Exercise aim: Give an exact copy of every entry.

Data for this exercise:
::::

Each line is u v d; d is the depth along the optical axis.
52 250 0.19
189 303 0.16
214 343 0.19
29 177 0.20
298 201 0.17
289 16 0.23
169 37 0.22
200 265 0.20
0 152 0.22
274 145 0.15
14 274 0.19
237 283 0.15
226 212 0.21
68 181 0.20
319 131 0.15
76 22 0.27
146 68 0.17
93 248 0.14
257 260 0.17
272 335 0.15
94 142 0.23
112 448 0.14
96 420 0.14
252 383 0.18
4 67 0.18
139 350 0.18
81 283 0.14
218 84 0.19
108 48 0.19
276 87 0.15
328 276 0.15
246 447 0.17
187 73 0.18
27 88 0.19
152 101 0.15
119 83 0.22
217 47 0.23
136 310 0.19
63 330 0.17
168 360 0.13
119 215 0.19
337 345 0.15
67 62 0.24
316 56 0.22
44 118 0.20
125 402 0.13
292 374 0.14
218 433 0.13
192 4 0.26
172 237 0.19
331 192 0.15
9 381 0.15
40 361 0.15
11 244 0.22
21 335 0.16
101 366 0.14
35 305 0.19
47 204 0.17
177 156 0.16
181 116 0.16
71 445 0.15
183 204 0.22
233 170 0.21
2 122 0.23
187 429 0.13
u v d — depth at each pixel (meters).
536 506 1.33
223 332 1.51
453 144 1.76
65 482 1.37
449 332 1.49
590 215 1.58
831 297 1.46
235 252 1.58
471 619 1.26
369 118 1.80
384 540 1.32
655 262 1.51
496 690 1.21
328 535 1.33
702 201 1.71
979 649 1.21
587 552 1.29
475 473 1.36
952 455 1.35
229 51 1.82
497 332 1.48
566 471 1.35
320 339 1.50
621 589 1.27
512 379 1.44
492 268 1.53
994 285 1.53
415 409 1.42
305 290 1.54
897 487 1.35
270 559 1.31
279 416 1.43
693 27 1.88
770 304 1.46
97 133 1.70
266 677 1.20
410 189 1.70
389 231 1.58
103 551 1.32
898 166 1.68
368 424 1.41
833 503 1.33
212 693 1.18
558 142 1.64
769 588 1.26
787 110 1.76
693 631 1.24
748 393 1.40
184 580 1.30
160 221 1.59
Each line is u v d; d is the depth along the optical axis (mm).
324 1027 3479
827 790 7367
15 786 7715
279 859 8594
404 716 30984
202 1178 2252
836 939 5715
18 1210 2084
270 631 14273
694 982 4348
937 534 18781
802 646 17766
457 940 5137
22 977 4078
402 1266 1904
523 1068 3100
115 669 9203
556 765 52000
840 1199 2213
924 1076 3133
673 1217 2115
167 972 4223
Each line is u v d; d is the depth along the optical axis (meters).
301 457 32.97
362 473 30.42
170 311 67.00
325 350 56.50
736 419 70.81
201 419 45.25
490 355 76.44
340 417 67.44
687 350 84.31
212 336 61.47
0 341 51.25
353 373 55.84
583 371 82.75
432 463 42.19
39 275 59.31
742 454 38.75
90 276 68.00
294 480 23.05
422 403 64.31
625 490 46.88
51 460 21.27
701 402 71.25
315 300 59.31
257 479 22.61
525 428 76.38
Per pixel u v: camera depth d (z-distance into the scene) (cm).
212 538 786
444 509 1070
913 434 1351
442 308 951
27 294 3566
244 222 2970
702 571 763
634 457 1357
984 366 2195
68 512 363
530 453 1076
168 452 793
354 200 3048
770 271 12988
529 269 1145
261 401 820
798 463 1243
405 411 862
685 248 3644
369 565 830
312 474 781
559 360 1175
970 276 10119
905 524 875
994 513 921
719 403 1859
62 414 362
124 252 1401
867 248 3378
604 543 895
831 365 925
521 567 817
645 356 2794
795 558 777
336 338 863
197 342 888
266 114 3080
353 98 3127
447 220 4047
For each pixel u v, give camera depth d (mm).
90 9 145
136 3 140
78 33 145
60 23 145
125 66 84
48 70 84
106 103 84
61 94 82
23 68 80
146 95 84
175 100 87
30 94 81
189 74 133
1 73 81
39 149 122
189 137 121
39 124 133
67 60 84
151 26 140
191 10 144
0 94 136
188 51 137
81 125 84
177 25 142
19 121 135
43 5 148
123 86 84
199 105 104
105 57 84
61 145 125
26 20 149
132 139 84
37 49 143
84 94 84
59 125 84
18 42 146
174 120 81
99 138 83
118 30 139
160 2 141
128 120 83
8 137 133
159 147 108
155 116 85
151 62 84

::::

Response area:
Each line is u v d; d is the depth along the optical axis.
52 250 0.19
189 303 0.16
214 343 0.19
29 177 0.20
298 201 0.17
289 16 0.23
169 37 0.22
200 265 0.20
0 152 0.22
274 145 0.15
14 274 0.19
237 283 0.15
226 212 0.21
68 181 0.20
319 131 0.15
76 22 0.27
146 68 0.17
93 248 0.14
257 260 0.17
272 335 0.15
94 142 0.23
112 448 0.14
96 420 0.14
252 383 0.18
4 67 0.18
139 350 0.18
81 283 0.14
218 84 0.19
108 48 0.19
276 87 0.15
328 276 0.15
246 447 0.17
187 73 0.18
27 88 0.19
152 101 0.15
119 83 0.22
217 47 0.23
136 310 0.19
63 330 0.17
168 360 0.13
119 215 0.19
337 345 0.15
67 62 0.24
316 56 0.22
44 118 0.20
125 402 0.13
292 374 0.14
218 433 0.13
192 4 0.26
172 237 0.19
331 192 0.15
9 381 0.15
40 361 0.15
11 244 0.22
21 335 0.16
101 366 0.14
35 305 0.19
47 204 0.17
177 156 0.16
181 116 0.16
71 445 0.15
183 204 0.22
233 170 0.21
2 122 0.23
187 429 0.13
u v d — depth at each pixel (meters).
536 506 1.33
223 332 1.51
453 144 1.76
65 482 1.37
449 332 1.49
590 215 1.58
831 297 1.46
235 252 1.58
471 619 1.26
369 118 1.80
384 540 1.32
655 262 1.51
496 690 1.21
328 535 1.33
702 201 1.71
979 649 1.21
587 552 1.29
475 473 1.36
952 455 1.35
229 51 1.82
497 332 1.48
566 471 1.35
320 339 1.50
621 589 1.27
512 379 1.44
492 268 1.53
994 285 1.53
415 409 1.42
305 290 1.54
897 487 1.35
270 559 1.31
279 416 1.43
693 27 1.88
770 304 1.46
97 133 1.70
266 677 1.20
410 189 1.70
389 231 1.58
103 551 1.32
898 166 1.68
368 424 1.41
833 503 1.33
212 693 1.18
558 142 1.64
769 588 1.26
787 110 1.76
693 631 1.24
748 393 1.40
184 580 1.30
160 221 1.59
Each line is u v d; d is the depth along the optical axis (mm).
324 1027 3479
827 790 7367
15 786 7715
279 859 8594
404 716 30984
202 1178 2252
836 939 5715
18 1210 2084
270 631 14273
694 982 4348
937 534 18781
802 646 17766
457 940 5137
22 977 4078
402 1266 1904
523 1068 3100
115 669 9203
556 765 52000
840 1199 2213
924 1076 3133
673 1217 2115
167 972 4223
Each line is u v d; d is the depth along the optical axis (meters).
301 457 32.97
362 473 30.42
170 311 67.00
325 350 56.50
736 419 70.81
201 419 45.25
490 355 76.44
340 417 67.44
687 350 84.31
212 336 61.47
0 341 51.25
353 373 55.84
583 371 82.75
432 463 42.19
39 275 59.31
742 454 38.75
90 276 68.00
294 480 23.05
422 403 64.31
625 490 46.88
51 460 21.27
701 402 71.25
315 300 59.31
257 479 22.61
525 428 76.38
Per pixel u v: camera depth d (z-distance into the scene) (cm).
212 538 786
444 509 1070
913 434 1351
442 308 951
27 294 3566
244 222 2970
702 571 763
634 457 1357
984 366 2195
68 512 363
530 453 1076
168 452 793
354 200 3048
770 271 12988
529 269 1145
261 401 820
798 463 1243
405 411 862
685 248 3644
369 565 830
312 474 781
559 360 1175
970 276 10119
905 524 875
994 513 921
719 403 1859
62 414 362
124 252 1401
867 248 3378
604 543 895
831 365 925
521 567 817
645 356 2794
795 558 777
336 338 863
197 342 888
266 114 3080
353 98 3127
447 220 4047
For each pixel u v, give camera depth d (mm).
90 9 145
136 3 140
78 33 145
60 23 145
125 66 84
48 70 84
106 103 84
61 94 82
23 68 80
146 95 84
175 100 87
30 94 81
189 74 133
1 73 81
39 149 122
189 137 121
39 124 133
67 60 84
151 26 140
191 10 144
0 94 136
188 51 137
81 125 84
177 25 142
19 121 135
43 5 148
123 86 84
199 105 104
105 57 84
61 145 125
26 20 149
132 139 84
37 49 143
84 94 84
59 125 84
18 42 146
174 120 81
99 138 83
118 30 139
160 2 141
128 120 83
8 137 133
159 147 108
155 116 85
151 62 84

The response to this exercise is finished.